Given passage:
....

Epik is a right-wing American domain registrar and web hosting company known for providing services to alt-tech websites that host far-right, neo-Nazi, and other extremist materials. It has been described as a haven for the far-right because of its willingness to provide services to far-right websites that have been denied service by other Internet service providers.

Some of Epik's notable clients have included social network Gab and the imageboard website 8chan. In 2021, the Parler social network moved its domain registration to Epik when it was denied hosting and other web services after it was used to help plan the 2021 storming of the U.S. Capitol. Epik has also provided hosting and registrar services to Patriots.win, formerly TheDonald.win, an independent far-right forum that has served as the successor for the r/The_Donald subreddit that was banned in June 2020.

Epik was founded in 2009 by Rob Monster, and is based in Washington State. In September and October 2021, hackers identifying themselves as a part of Anonymous released several caches of data obtained from Epik in a large-scale data breach.

History
Epik was founded in 2009 by Rob Monster, who serves as the company's chief executive officer. Until 2018, Epik primarily focused on domain trading and mostly stayed out of the public spotlight. In 2018, the company came to public attention when they decided to provide services to Gab.

Epik is primarily known for its domain name registration services, and describes itself as the "Swiss bank of the domain industry". In the late 2010s, following a series of acquisitions, Epik also began providing an increasing variety of other web services including web hosting, content delivery network (CDN) services, and DDoS protection.

Acquisitions

In February 2019, it was announced that Epik had acquired BitMitigate, an American cybersecurity company based in Vancouver, Washington. BitMitigate protects websites against potential threats including distributed denial-of-service (DDoS) attacks. The company continues to operate as a division of Epik, and BitMitigate's founder Nicholas Lim briefly served as Epik's chief technology officer.

Epik acquired web hosting company Sibyl Systems Ltd. in the second quarter of 2019. Sibyl Systems was founded on October 22, 2018, and according to the Southern Poverty Law Center (SPLC) was possibly based in Norway or in England. Shortly after the company was founded, they began providing hosting services to Gab, which had just been terminated service by its previous web host due to the service's use by the perpetrator of the October 27, 2018 Pittsburgh synagogue shooting. Sibyl Systems was described in a February 2019 profile by the SPLC as a "shadowy operation with little transparency on its website, a murky history of ownership and no fixed base of operations".

Termination of services to Epik
When Epik began providing services to 8chan in August 2019, after the imageboard was taken offline by its host when it was discovered that the perpetrator of the 2019 El Paso shooting allegedly posted his manifesto on the site, several service providers stopped providing services to Epik. Later on the day Epik began servicing 8chan, Epik's primary hardware and connectivity provider, Voxility, terminated their relationship with the company, briefly taking 8chan and other Epik customers offline. That week, when Amazon was informed they were hosting a Gab subdomain, Amazon took down the site and began working with Epik to make sure they were not indirectly providing support to 8chan. However, Amazon continued to provide services to Epik. On August 9, cloud hosting provider Linode informed Epik they would be terminating services to the company.

....

Using the information:
#1 Reproduce the Epik passage word for word from "Epik is a right-wing" to "in June 2020.".
#2 According to the Epik passage, what phrase does Epik use to describe itself?
#3 Resume the Epik passage, picking up after its final sentence.
The listing is separate material, unrelated to the Epik passage.

Information supplied:
....

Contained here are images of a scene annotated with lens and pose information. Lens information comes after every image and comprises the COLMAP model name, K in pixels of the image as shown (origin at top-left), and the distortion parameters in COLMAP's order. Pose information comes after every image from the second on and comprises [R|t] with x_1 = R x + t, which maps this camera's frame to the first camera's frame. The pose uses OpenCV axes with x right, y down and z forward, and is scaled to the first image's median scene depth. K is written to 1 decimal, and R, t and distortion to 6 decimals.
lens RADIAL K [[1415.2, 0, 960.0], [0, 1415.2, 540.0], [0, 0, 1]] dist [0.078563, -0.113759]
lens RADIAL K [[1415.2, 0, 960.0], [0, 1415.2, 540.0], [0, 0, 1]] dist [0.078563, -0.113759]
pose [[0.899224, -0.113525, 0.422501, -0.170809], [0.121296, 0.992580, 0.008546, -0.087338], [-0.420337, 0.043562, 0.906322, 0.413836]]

....

Outputs by task:
#1
Epik is a right-wing American domain registrar and web hosting company known for providing services to alt-tech websites that host far-right, neo-Nazi, and other extremist materials. It has been described as a haven for the far-right because of its willingness to provide services to far-right websites that have been denied service by other Internet service providers.

Some of Epik's notable clients have included social network Gab and the imageboard website 8chan. In 2021, the Parler social network moved its domain registration to Epik when it was denied hosting and other web services after it was used to help plan the 2021 storming of the U.S. Capitol. Epik has also provided hosting and registrar services to Patriots.win, formerly TheDonald.win, an independent far-right forum that has served as the successor for the r/The_Donald subreddit that was banned in June 2020.

#2 The "Swiss bank of the domain industry".

#3
In October 2020, financial services provider PayPal terminated service for Epik due to financial risk concerns relating to the company's alternative currency called "Masterbucks", which can be used to purchase services from Epik or can be exchanged for U.S. currency. Mashable alleged that PayPal's concerns were related to the potential for money laundering, and that PayPal terminated service because Epik allegedly had not taken the proper legal steps to offer an alternate currency after being made aware of the issue a month prior. Mashable also reported that the termination was partly due to concerns by PayPal that the site was encouraging tax evasion by advertising the "tax advantages" of using Masterbucks. Epik subsequently published what Mashable described as "a series of unhinged open letters" targeting "PayPal, Hunter Biden, Bloomberg News, and several Avengers" and accusing PayPal of terminating service because they were biased against conservatives.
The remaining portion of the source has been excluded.